TASK BRIEF ▸
From the records below, gather each line that contains the string "reviews", and treat uppercase and lowercase letters as different.

DATA FOR ANALYSIS Block Start

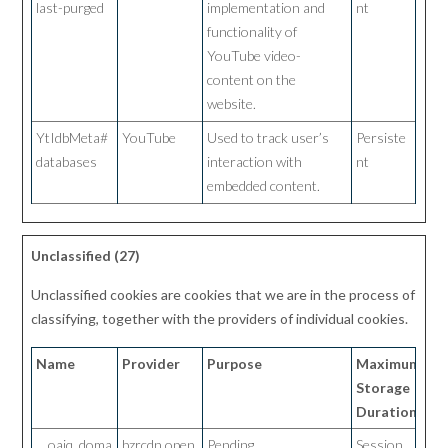
last-purged
implementation and
nt
functionality of
YouTube video-
content on the
website.
YtIdbMeta#
YouTube
Used to track user’s
Persiste
databases
interaction with
nt
embedded content.
Unclassified (27)
Unclassified cookies are cookies that we are in the process of
classifying, together with the providers of individual cookies.
Name
Provider
Purpose
Maximum
Storage
Duration
__oaiq_doma
bzrcdn.open
Pending
Session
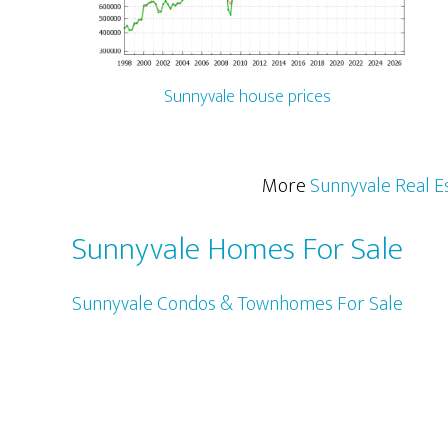
Sunnyvale house prices
More
Sunnyvale Real E
Sunnyvale Homes For Sale
Sunnyvale Condos & Townhomes For Sale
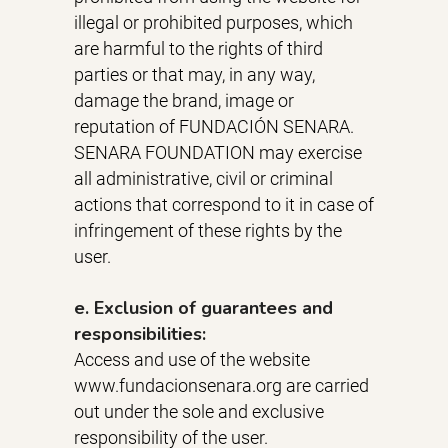
illegal or prohibited purposes, which
are harmful to the rights of third
parties or that may, in any way,
damage the brand, image or
reputation of FUNDACIÓN SENARA.
SENARA FOUNDATION may exercise
all administrative, civil or criminal
actions that correspond to it in case of
infringement of these rights by the
user.
e. Exclusion of guarantees and
responsibilities:
Access and use of the website
www.fundacionsenara.org are carried
out under the sole and exclusive
responsibility of the user.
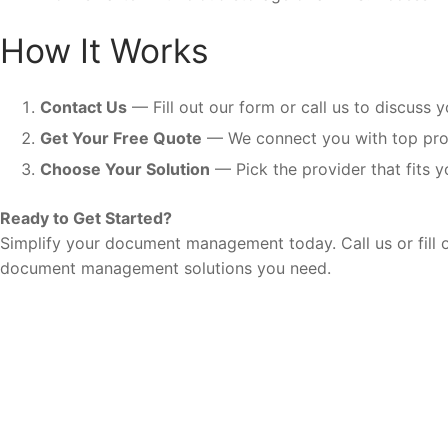
How It Works
Contact Us
— Fill out our form or call us to discuss 
Get Your Free Quote
— We connect you with top prov
Choose Your Solution
— Pick the provider that fits y
Ready to Get Started?
Simplify your document management today. Call us or fill o
document management solutions you need.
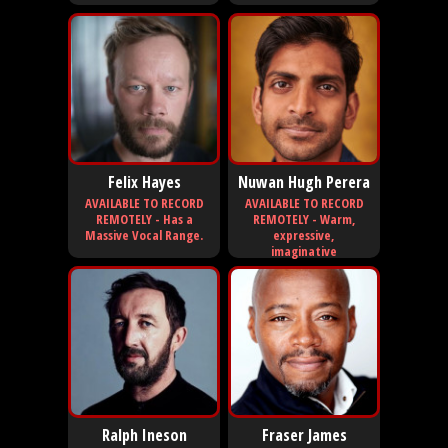
Felix Hayes
Nuwan Hugh Perera
AVAILABLE TO RECORD
AVAILABLE TO RECORD
REMOTELY - Has a
REMOTELY - Warm,
Massive Vocal Range.
expressive,
imaginative
Ralph Ineson
Fraser James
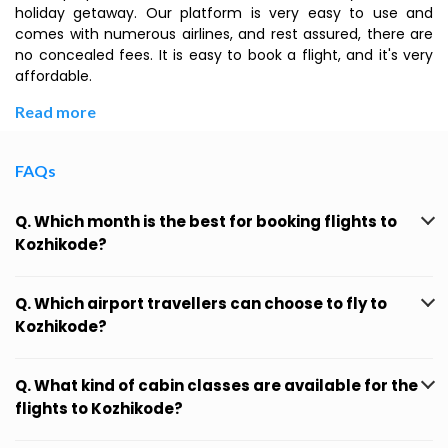
holiday getaway. Our platform is very easy to use and
comes with numerous airlines, and rest assured, there are
no concealed fees. It is easy to book a flight, and it's very
affordable.
Read more
FAQs
Q. Which month is the best for booking flights to
Kozhikode?
Q. Which airport travellers can choose to fly to
Kozhikode?
Q. What kind of cabin classes are available for the
flights to Kozhikode?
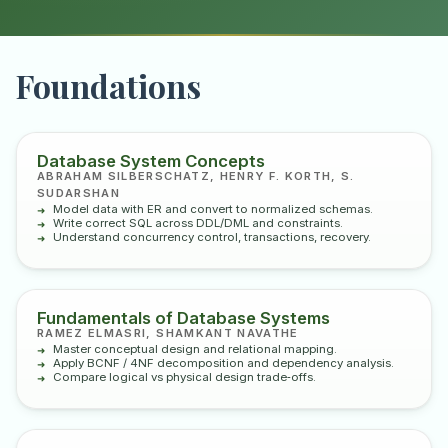
Foundations
Database System Concepts
ABRAHAM SILBERSCHATZ, HENRY F. KORTH, S.
SUDARSHAN
Model data with ER and convert to normalized schemas.
Write correct SQL across DDL/DML and constraints.
Understand concurrency control, transactions, recovery.
Fundamentals of Database Systems
RAMEZ ELMASRI, SHAMKANT NAVATHE
Master conceptual design and relational mapping.
Apply BCNF / 4NF decomposition and dependency analysis.
Compare logical vs physical design trade‑offs.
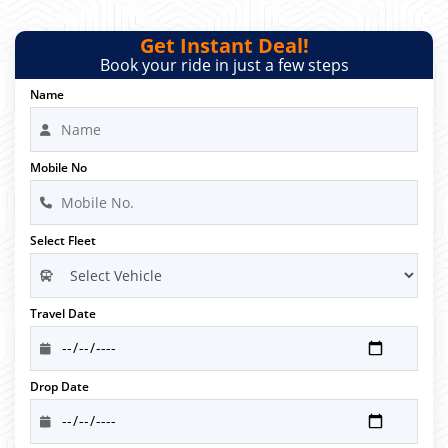
Get Instant Deal!
Book your ride in just a few steps
Name
Mobile No
Select Fleet
Travel Date
Drop Date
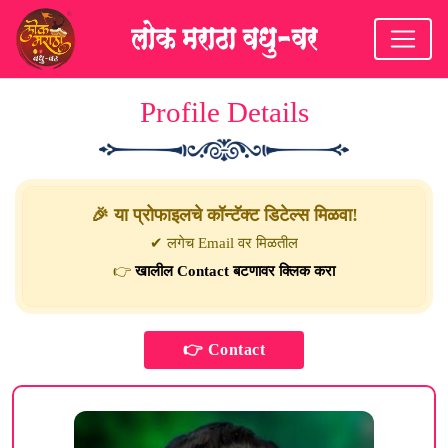
Profile Details
🎉 या प्रोफाइलचे कॉन्टॅक्ट डिटेल्स मिळवा!
✔ लगेच Email वर मिळतील
👉
खालील Contact बटणावर क्लिक करा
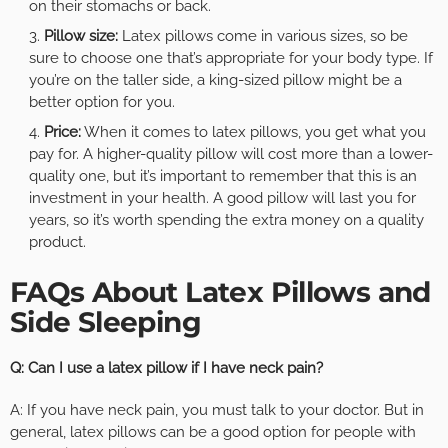
on their stomachs or back.
Pillow size:
Latex pillows come in various sizes, so be
sure to choose one that’s appropriate for your body type. If
you’re on the taller side, a king-sized pillow might be a
better option for you.
Price:
When it comes to latex pillows, you get what you
pay for. A higher-quality pillow will cost more than a lower-
quality one, but it’s important to remember that this is an
investment in your health. A good pillow will last you for
years, so it’s worth spending the extra money on a quality
product.
FAQs About Latex Pillows and
Side Sleeping
Q: Can I use a latex pillow if I have neck pain?
A: If you have neck pain, you must talk to your doctor. But in
general, latex pillows can be a good option for people with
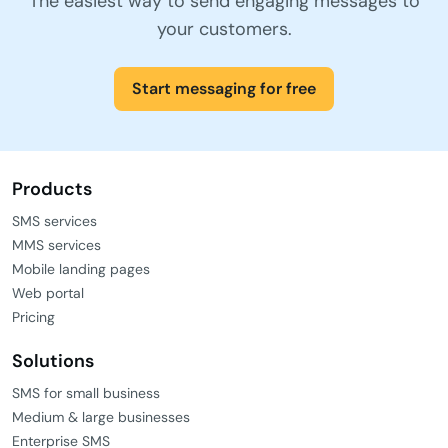
The easiest way to send engaging messages to
your customers.
Start messaging for free
Products
SMS services
MMS services
Mobile landing pages
Web portal
Pricing
Solutions
SMS for small business
Medium & large businesses
Enterprise SMS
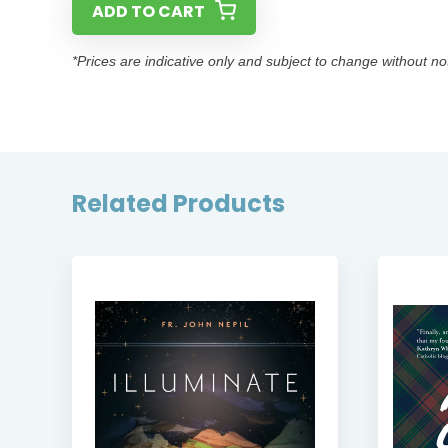
ADD TO CART
*Prices are indicative only and subject to change without no
Related Products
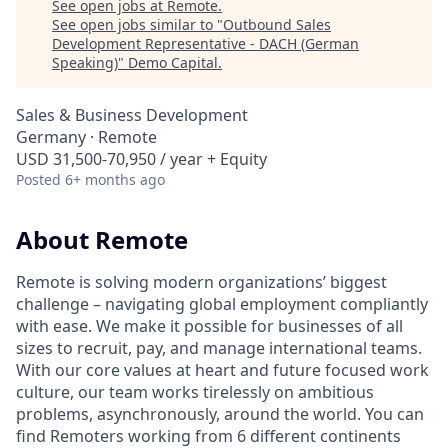
See open jobs at
Remote
.
See open jobs similar to "
Outbound Sales
Development Representative - DACH (German
Speaking)
"
Demo Capital
.
Sales & Business Development
Germany · Remote
USD 31,500-70,950 / year + Equity
Posted
6+ months ago
About Remote
Remote is solving modern organizations’ biggest
challenge – navigating global employment compliantly
with ease. We make it possible for businesses of all
sizes to recruit, pay, and manage international teams.
With our core values at heart and future focused work
culture, our team works tirelessly on ambitious
problems, asynchronously, around the world. You can
find Remoters working from 6 different continents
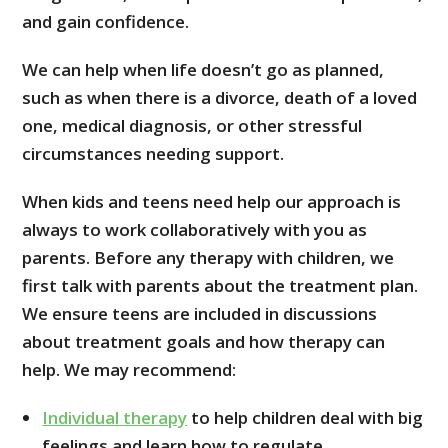
and gain confidence.
We can help when life doesn’t go as planned,
such as when there is a divorce, death of a loved
one, medical diagnosis, or other stressful
circumstances needing support.
When kids and teens need help our approach is
always to work collaboratively with you as
parents. Before any therapy with children, we
first talk with parents about the treatment plan.
We ensure teens are included in discussions
about treatment goals and how therapy can
help. We may recommend:
Individual therapy
to help children deal with big
feelings and learn how to regulate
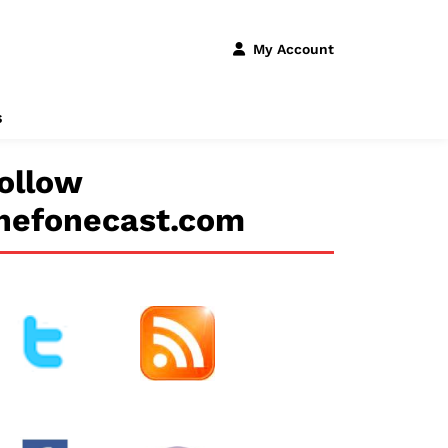
My Account
s
ollow
hefonecast.com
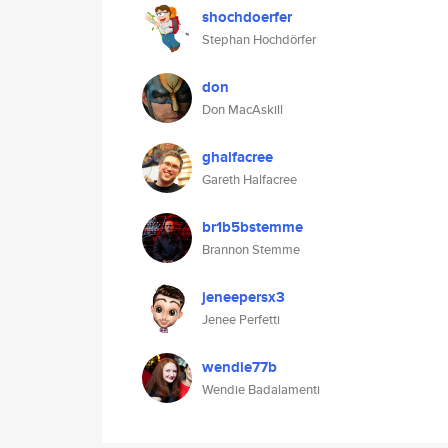
shochdoerfer
Stephan Hochdörfer
don
Don MacAskill
ghalfacree
Gareth Halfacree
br1b5bstemme
Brannon Stemme
jeneepersx3
Jenee Perfetti
wendie77b
Wendie Badalamenti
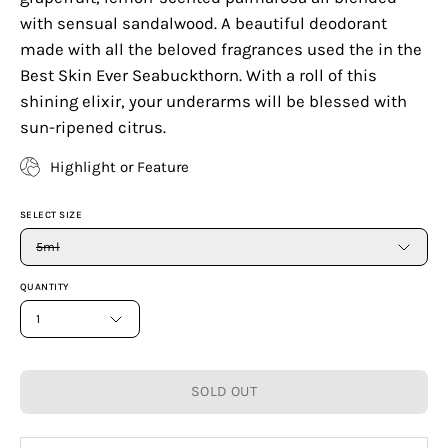
with sensual sandalwood. A beautiful deodorant
made with all the beloved fragrances used the in the
Best Skin Ever Seabuckthorn. With a roll of this
shining elixir, your underarms will be blessed with
sun-ripened citrus.
Highlight or Feature
SELECT SIZE
5ml
QUANTITY
1
SOLD OUT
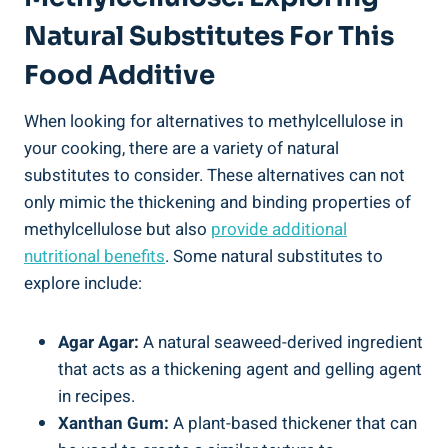
Natural Substitutes ⁢for This
Food Additive
When looking for alternatives​ to methylcellulose in
your cooking, there are⁤ a ‌variety of natural
substitutes‌ to consider. These alternatives can not
only mimic the thickening and binding properties⁣ of
⁢methylcellulose but also‍
provide additional
nutritional‍ benefits
. Some natural substitutes to
explore include:
Agar Agar:
A natural seaweed-derived ingredient
⁣that acts as a thickening agent and gelling agent
in recipes.
Xanthan ⁢Gum:
A plant-based thickener that can‌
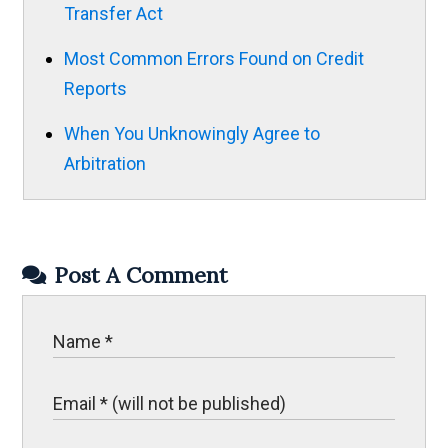
Transfer Act
Most Common Errors Found on Credit
Reports
When You Unknowingly Agree to
Arbitration
Post A Comment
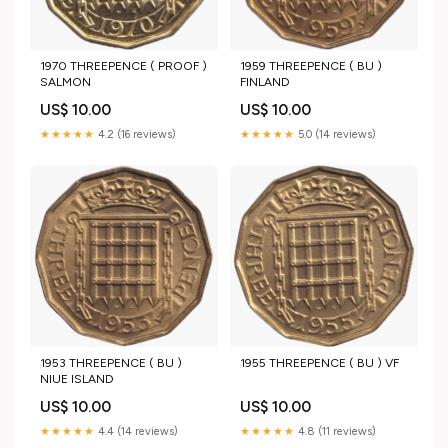
1970 THREEPENCE ( PROOF )
1959 THREEPENCE ( BU )
SALMON
FINLAND
US$ 10.00
US$ 10.00
★★★★★
4.2 (16 reviews)
★★★★★
5.0 (14 reviews)
1953 THREEPENCE ( BU )
1955 THREEPENCE ( BU ) VF
NIUE ISLAND
US$ 10.00
US$ 10.00
★★★★★
4.4 (14 reviews)
★★★★★
4.8 (11 reviews)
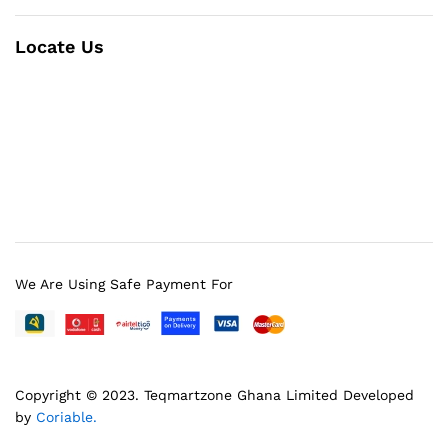
Locate Us
We Are Using Safe Payment For
Copyright © 2023.
Teqmartzone Ghana Limited
Developed
by
Coriable.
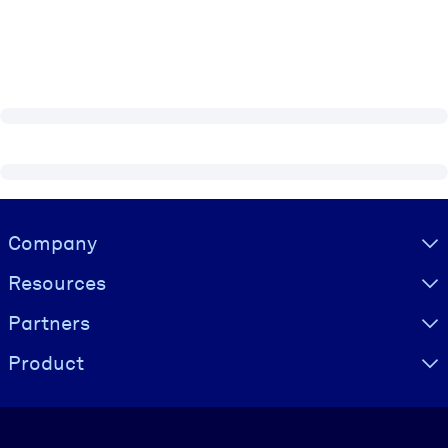
Visually hidden Text
Company
Resources
Partners
Product
Language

DATA FOR ANALYSIS Block End

RESPONSE FOR THIS EXERCISE ▸
4.2 (16 reviews)
5.0 (14 reviews)
4.4 (14 reviews)
4.8 (11 reviews)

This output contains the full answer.